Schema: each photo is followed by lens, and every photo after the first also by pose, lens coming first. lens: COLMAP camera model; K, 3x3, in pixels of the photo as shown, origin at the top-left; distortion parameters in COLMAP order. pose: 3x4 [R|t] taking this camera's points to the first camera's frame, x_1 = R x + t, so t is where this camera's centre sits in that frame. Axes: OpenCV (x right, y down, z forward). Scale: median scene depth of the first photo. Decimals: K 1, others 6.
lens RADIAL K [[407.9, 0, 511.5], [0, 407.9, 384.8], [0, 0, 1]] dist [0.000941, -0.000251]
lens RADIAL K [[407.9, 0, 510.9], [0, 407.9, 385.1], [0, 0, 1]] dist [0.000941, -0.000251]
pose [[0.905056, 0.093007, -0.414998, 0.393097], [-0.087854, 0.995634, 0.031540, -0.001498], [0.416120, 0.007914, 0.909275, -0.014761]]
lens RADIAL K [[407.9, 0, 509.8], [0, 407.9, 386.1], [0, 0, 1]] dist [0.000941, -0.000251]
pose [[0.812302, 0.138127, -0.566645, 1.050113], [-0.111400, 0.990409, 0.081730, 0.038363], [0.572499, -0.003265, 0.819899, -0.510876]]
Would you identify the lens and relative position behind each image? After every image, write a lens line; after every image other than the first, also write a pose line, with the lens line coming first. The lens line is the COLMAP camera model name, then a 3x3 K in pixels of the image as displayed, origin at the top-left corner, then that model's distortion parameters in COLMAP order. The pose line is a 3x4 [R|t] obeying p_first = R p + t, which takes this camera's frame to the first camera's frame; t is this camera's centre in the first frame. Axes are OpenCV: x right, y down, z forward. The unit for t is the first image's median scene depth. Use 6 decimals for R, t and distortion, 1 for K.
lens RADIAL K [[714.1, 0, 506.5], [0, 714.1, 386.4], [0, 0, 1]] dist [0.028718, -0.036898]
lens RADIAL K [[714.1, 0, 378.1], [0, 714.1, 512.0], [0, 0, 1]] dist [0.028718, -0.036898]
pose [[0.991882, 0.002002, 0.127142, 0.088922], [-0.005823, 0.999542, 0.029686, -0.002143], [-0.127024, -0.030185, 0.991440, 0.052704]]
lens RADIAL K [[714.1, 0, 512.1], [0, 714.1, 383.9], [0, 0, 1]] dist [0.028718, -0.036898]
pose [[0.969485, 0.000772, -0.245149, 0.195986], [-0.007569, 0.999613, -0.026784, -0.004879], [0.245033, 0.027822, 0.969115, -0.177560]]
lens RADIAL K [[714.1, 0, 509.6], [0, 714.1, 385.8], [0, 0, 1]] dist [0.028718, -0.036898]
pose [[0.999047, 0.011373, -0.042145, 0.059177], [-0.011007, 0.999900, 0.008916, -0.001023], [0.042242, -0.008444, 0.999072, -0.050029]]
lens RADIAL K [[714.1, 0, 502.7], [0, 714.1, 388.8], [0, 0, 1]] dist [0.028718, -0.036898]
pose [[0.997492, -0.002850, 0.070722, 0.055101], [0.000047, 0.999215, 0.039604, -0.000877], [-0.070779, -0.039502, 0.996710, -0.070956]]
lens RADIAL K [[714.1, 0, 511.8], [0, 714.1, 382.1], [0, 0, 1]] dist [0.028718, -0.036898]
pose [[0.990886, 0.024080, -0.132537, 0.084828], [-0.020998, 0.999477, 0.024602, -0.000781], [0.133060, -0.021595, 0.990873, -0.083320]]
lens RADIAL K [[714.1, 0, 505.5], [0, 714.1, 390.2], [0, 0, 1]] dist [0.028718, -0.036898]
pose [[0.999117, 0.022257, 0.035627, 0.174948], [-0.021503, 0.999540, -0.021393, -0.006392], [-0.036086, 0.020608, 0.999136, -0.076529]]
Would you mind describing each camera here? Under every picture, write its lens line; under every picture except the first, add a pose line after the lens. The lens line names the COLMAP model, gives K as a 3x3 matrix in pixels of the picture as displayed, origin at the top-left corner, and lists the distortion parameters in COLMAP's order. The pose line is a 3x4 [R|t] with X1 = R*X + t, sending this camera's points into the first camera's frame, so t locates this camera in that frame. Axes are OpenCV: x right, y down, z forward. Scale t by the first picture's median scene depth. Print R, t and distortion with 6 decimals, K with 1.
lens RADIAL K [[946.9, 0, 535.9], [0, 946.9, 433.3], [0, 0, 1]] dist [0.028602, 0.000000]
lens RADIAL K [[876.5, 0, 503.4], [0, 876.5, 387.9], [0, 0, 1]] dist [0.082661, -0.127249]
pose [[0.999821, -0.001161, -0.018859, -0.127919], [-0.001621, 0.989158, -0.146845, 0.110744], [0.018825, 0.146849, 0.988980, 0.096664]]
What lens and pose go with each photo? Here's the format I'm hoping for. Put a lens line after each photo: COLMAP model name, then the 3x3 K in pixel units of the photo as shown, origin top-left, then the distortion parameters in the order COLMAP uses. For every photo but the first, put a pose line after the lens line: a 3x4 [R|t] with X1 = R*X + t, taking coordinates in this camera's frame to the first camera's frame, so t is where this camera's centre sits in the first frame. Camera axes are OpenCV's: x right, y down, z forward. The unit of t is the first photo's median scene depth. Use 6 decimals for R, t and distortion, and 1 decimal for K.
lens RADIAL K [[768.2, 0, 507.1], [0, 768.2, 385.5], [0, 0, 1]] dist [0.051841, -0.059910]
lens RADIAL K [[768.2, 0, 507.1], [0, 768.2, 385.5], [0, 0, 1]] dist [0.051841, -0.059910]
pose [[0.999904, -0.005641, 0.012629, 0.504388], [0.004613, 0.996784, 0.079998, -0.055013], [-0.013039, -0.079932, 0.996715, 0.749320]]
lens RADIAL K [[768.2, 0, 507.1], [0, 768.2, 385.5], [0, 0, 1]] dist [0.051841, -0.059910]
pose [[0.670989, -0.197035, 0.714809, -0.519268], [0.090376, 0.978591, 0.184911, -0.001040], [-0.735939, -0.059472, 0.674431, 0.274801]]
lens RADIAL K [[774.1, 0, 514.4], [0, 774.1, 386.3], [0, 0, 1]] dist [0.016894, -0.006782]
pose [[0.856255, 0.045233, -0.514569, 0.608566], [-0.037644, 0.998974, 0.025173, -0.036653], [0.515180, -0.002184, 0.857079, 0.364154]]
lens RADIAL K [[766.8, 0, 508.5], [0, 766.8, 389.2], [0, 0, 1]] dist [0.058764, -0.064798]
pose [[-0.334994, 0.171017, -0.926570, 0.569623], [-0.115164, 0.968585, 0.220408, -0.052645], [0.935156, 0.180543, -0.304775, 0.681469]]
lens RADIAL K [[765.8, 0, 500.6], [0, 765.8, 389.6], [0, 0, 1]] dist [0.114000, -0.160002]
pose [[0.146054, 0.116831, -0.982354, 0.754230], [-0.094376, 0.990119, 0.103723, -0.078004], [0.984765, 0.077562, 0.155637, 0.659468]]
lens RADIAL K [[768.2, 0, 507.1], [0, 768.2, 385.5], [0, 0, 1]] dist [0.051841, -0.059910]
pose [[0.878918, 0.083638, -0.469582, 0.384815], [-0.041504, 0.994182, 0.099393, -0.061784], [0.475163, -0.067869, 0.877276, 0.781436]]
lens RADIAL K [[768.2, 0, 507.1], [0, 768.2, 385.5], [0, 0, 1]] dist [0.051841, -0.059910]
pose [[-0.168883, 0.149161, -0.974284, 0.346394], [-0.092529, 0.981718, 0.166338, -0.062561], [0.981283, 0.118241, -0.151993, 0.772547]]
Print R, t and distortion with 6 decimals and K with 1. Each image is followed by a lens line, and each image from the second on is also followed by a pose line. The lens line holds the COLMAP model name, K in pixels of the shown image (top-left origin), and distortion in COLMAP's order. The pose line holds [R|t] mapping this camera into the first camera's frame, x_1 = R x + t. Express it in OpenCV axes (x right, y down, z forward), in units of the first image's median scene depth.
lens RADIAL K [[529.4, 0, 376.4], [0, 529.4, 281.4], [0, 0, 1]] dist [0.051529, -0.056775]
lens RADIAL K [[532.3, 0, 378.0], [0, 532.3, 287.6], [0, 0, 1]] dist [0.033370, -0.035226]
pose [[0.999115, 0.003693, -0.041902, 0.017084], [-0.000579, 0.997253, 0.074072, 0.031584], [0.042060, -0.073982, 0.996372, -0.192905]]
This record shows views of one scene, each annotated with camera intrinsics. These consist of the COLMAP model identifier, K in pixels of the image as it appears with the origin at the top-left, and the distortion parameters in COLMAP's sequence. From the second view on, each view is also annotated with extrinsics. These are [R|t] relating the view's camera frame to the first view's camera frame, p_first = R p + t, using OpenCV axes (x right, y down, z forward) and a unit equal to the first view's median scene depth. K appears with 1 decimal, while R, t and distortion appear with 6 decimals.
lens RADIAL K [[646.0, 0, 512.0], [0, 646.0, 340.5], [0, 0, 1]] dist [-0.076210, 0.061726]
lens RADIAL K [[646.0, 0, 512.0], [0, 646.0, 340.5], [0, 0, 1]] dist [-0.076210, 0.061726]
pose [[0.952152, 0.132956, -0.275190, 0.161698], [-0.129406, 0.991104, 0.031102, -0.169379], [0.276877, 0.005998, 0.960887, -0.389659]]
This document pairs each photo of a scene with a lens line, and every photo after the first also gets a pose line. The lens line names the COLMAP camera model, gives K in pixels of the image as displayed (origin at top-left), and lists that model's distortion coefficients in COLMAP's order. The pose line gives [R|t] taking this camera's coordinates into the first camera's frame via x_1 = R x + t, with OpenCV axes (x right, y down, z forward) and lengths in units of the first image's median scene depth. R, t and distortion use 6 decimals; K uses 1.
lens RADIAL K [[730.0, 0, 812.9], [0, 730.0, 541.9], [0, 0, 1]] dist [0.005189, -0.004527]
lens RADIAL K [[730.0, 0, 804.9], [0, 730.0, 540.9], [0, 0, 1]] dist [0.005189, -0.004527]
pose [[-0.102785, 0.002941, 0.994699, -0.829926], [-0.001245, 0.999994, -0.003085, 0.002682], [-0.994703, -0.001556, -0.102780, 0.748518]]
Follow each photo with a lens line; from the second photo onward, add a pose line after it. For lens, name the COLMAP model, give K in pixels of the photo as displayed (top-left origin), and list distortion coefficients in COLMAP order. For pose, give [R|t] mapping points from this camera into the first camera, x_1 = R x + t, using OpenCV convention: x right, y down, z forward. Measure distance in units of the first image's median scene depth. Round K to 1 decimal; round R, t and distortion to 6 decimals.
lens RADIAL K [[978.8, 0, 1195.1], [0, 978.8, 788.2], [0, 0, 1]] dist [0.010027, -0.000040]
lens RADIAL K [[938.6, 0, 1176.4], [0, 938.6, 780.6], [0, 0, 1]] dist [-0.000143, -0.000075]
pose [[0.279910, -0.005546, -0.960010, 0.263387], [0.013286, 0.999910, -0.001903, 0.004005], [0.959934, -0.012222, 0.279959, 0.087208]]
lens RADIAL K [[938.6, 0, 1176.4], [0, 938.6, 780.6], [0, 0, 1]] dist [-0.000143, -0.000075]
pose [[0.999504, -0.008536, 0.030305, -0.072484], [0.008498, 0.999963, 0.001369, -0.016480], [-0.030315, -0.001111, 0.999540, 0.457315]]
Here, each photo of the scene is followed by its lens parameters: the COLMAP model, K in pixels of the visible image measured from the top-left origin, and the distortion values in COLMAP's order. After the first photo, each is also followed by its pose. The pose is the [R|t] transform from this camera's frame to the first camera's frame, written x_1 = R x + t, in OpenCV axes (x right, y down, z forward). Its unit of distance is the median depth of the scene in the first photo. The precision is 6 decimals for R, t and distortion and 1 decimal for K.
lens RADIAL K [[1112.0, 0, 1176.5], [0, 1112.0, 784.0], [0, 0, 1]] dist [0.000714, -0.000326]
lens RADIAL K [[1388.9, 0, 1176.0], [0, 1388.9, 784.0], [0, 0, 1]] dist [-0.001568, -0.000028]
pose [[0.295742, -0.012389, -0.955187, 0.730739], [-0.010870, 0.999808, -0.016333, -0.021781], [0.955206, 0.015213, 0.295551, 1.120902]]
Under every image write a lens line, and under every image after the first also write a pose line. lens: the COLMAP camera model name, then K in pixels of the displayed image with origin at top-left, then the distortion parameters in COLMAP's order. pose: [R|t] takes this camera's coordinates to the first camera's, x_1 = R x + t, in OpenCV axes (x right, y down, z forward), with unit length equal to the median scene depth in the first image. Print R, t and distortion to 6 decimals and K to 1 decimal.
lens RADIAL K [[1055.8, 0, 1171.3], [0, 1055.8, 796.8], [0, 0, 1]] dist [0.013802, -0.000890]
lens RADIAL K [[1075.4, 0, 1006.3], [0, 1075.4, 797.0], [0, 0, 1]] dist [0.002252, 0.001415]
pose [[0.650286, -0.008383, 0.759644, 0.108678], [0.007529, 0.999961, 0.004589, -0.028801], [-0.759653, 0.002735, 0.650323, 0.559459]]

### [What needs to be done]
Give back exactly the lines running from the line containing "Under every image write" through the end of the material above, both included, and nothing beyond them.

### [Solution]
Under every image write a lens line, and under every image after the first also write a pose line. lens: the COLMAP camera model name, then K in pixels of the displayed image with origin at top-left, then the distortion parameters in COLMAP's order. pose: [R|t] takes this camera's coordinates to the first camera's, x_1 = R x + t, in OpenCV axes (x right, y down, z forward), with unit length equal to the median scene depth in the first image. Print R, t and distortion to 6 decimals and K to 1 decimal.
lens RADIAL K [[1055.8, 0, 1171.3], [0, 1055.8, 796.8], [0, 0, 1]] dist [0.013802, -0.000890]
lens RADIAL K [[1075.4, 0, 1006.3], [0, 1075.4, 797.0], [0, 0, 1]] dist [0.002252, 0.001415]
pose [[0.650286, -0.008383, 0.759644, 0.108678], [0.007529, 0.999961, 0.004589, -0.028801], [-0.759653, 0.002735, 0.650323, 0.559459]]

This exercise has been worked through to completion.